The task:
Below are the records; they must be reproduced verbatim.

*** Opening Exercise input ***

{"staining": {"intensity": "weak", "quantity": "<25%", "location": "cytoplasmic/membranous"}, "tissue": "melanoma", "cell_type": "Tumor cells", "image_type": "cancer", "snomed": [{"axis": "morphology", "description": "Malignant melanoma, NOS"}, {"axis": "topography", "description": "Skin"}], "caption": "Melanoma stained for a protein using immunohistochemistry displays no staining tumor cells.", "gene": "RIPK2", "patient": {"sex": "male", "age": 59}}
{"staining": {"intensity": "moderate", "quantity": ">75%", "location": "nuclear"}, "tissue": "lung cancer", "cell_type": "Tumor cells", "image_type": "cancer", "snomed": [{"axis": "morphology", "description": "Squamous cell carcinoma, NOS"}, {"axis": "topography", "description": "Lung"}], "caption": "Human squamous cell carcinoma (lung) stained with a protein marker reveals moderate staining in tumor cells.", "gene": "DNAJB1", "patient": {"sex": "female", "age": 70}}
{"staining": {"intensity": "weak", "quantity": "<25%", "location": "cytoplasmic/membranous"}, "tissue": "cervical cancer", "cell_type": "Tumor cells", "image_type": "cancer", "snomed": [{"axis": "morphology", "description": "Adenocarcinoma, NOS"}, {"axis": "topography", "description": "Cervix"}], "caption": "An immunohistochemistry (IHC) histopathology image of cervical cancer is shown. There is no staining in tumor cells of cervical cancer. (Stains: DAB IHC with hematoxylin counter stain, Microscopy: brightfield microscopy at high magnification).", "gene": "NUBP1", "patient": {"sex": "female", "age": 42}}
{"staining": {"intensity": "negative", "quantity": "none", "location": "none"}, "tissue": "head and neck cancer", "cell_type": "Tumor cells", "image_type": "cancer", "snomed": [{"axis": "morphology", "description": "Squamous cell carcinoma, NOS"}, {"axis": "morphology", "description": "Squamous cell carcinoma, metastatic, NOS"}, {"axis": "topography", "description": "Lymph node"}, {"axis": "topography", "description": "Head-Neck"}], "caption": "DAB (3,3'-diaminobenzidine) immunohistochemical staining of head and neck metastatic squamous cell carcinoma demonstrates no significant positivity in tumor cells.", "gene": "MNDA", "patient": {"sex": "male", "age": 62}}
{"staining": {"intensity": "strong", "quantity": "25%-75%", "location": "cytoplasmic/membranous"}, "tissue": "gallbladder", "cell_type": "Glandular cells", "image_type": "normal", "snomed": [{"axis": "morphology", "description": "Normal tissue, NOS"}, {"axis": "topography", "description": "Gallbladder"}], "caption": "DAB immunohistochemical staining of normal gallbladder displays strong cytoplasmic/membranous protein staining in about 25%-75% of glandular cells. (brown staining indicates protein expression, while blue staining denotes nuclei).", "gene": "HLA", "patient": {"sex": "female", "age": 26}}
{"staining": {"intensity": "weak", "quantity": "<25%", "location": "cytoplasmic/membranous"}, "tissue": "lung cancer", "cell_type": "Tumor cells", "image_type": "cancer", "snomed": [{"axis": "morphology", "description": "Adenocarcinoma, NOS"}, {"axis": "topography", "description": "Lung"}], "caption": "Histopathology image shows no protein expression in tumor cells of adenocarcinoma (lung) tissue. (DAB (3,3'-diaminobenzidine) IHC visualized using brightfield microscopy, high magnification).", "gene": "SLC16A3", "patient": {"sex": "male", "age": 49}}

*** Closing Exercise input ***

Reply to the exercise:
{"staining": {"intensity": "weak", "quantity": "<25%", "location": "cytoplasmic/membranous"}, "tissue": "melanoma", "cell_type": "Tumor cells", "image_type": "cancer", "snomed": [{"axis": "morphology", "description": "Malignant melanoma, NOS"}, {"axis": "topography", "description": "Skin"}], "caption": "Melanoma stained for a protein using immunohistochemistry displays no staining tumor cells.", "gene": "RIPK2", "patient": {"sex": "male", "age": 59}}
{"staining": {"intensity": "moderate", "quantity": ">75%", "location": "nuclear"}, "tissue": "lung cancer", "cell_type": "Tumor cells", "image_type": "cancer", "snomed": [{"axis": "morphology", "description": "Squamous cell carcinoma, NOS"}, {"axis": "topography", "description": "Lung"}], "caption": "Human squamous cell carcinoma (lung) stained with a protein marker reveals moderate staining in tumor cells.", "gene": "DNAJB1", "patient": {"sex": "female", "age": 70}}
{"staining": {"intensity": "weak", "quantity": "<25%", "location": "cytoplasmic/membranous"}, "tissue": "cervical cancer", "cell_type": "Tumor cells", "image_type": "cancer", "snomed": [{"axis": "morphology", "description": "Adenocarcinoma, NOS"}, {"axis": "topography", "description": "Cervix"}], "caption": "An immunohistochemistry (IHC) histopathology image of cervical cancer is shown. There is no staining in tumor cells of cervical cancer. (Stains: DAB IHC with hematoxylin counter stain, Microscopy: brightfield microscopy at high magnification).", "gene": "NUBP1", "patient": {"sex": "female", "age": 42}}
{"staining": {"intensity": "negative", "quantity": "none", "location": "none"}, "tissue": "head and neck cancer", "cell_type": "Tumor cells", "image_type": "cancer", "snomed": [{"axis": "morphology", "description": "Squamous cell carcinoma, NOS"}, {"axis": "morphology", "description": "Squamous cell carcinoma, metastatic, NOS"}, {"axis": "topography", "description": "Lymph node"}, {"axis": "topography", "description": "Head-Neck"}], "caption": "DAB (3,3'-diaminobenzidine) immunohistochemical staining of head and neck metastatic squamous cell carcinoma demonstrates no significant positivity in tumor cells.", "gene": "MNDA", "patient": {"sex": "male", "age": 62}}
{"staining": {"intensity": "strong", "quantity": "25%-75%", "location": "cytoplasmic/membranous"}, "tissue": "gallbladder", "cell_type": "Glandular cells", "image_type": "normal", "snomed": [{"axis": "morphology", "description": "Normal tissue, NOS"}, {"axis": "topography", "description": "Gallbladder"}], "caption": "DAB immunohistochemical staining of normal gallbladder displays strong cytoplasmic/membranous protein staining in about 25%-75% of glandular cells. (brown staining indicates protein expression, while blue staining denotes nuclei).", "gene": "HLA", "patient": {"sex": "female", "age": 26}}
{"staining": {"intensity": "weak", "quantity": "<25%", "location": "cytoplasmic/membranous"}, "tissue": "lung cancer", "cell_type": "Tumor cells", "image_type": "cancer", "snomed": [{"axis": "morphology", "description": "Adenocarcinoma, NOS"}, {"axis": "topography", "description": "Lung"}], "caption": "Histopathology image shows no protein expression in tumor cells of adenocarcinoma (lung) tissue. (DAB (3,3'-diaminobenzidine) IHC visualized using brightfield microscopy, high magnification).", "gene": "SLC16A3", "patient": {"sex": "male", "age": 49}}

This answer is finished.